The political fallout in Westminster is immediate. The Foreign Secretary is facing a grilling in the Commons this afternoon. Labour is demanding answers. The Liberal Democrats are calling for a suspension of all military cooperation with the US. Backbench Tories are restless. One senior Conservative told me: 'This is not what we signed up for. We are being dragged into a war with no exit strategy.'
But the real fear is what comes next. The Iranian regime, wounded and cornered, may lash out. Its proxies in Yemen and Lebanon are already mobilising. Houthi missiles have targeted Saudi oil facilities. Hezbollah has fired rockets into northern Israel. The risk of a wider regional war is acute.
Downing Street is trying to manage the narrative. The PM will address the nation this evening.
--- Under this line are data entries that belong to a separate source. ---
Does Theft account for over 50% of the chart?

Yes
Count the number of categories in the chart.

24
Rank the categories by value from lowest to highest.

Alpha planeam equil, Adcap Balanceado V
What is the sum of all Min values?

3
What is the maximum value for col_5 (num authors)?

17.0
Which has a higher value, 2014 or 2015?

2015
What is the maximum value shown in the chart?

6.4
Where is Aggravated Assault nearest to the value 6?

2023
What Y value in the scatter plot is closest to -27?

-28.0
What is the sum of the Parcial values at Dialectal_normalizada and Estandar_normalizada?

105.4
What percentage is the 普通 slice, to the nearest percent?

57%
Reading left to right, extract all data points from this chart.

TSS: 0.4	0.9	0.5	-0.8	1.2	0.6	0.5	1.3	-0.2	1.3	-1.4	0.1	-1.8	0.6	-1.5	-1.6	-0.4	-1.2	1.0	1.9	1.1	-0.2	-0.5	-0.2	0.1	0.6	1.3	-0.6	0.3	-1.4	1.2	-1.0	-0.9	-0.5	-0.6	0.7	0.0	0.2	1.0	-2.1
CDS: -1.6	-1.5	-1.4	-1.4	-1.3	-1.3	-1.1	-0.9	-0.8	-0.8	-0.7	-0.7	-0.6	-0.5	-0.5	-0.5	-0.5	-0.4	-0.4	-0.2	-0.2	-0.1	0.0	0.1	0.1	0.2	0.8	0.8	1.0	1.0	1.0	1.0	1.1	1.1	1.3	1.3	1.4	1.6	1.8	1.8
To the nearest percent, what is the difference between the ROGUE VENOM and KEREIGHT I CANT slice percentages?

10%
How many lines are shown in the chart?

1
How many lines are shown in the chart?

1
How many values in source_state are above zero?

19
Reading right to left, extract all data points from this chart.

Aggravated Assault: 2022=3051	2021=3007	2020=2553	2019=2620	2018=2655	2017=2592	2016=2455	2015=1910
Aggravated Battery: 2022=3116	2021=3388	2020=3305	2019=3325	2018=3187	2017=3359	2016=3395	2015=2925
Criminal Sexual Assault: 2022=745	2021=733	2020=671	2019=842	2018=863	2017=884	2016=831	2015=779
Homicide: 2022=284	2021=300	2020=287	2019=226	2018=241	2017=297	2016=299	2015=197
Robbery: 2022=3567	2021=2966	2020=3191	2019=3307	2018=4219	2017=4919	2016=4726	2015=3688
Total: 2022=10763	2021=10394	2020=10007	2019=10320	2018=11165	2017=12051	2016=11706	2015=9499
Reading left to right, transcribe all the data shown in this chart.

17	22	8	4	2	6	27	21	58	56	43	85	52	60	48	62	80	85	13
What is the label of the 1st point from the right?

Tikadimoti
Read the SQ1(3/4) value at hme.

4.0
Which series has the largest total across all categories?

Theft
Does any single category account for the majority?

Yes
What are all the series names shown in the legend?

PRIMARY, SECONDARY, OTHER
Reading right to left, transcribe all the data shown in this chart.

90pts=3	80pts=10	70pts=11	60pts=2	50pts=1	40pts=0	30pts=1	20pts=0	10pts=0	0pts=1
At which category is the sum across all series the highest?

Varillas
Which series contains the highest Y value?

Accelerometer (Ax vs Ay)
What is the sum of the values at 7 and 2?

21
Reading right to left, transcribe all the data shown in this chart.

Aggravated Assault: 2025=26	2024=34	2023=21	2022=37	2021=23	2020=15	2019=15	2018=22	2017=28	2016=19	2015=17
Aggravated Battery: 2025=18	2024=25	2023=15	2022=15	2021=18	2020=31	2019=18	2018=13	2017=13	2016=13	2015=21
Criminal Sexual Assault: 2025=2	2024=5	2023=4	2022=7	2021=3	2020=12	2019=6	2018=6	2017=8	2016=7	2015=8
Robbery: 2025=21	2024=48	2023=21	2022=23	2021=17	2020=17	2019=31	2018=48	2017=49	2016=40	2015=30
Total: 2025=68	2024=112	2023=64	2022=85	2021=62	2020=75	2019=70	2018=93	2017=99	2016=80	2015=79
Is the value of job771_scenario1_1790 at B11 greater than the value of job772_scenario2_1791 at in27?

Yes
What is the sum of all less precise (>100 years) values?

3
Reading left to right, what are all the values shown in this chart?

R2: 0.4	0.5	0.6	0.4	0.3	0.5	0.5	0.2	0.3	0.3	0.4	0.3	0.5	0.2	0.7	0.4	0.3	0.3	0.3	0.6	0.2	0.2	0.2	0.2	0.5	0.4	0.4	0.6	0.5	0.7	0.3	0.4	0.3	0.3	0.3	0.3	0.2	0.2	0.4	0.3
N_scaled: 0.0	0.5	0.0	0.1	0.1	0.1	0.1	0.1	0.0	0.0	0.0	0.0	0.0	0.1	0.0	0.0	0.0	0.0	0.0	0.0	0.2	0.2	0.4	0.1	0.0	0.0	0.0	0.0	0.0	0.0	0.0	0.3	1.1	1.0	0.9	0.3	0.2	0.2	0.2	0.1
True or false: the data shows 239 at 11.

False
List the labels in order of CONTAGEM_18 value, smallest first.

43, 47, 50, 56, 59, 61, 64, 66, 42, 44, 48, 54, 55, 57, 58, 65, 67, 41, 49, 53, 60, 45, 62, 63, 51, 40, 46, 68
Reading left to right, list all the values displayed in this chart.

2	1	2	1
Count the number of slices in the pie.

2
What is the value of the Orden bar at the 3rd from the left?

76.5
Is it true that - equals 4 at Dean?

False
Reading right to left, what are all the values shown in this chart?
Expected to stress the importance of 'degrading Iran's nuclear capability'. But the human cost is becoming impossible to spin. The PM's approval rating, already fragile, is expected to plummet.
I am hearing that the intelligence community is deeply divided. Some analysts warned that the strikes would trigger a humanitarian disaster. They were overruled by the political imperative to stand with the US. 'We have blood on our hands,' said one former Joint Intelligence Committee chairman. That sentiment is likely to grow.
The true toll may never be known. But the ghost of this war will haunt British foreign policy for a generation. The lobby is buzzing. The game has changed. And not for the better.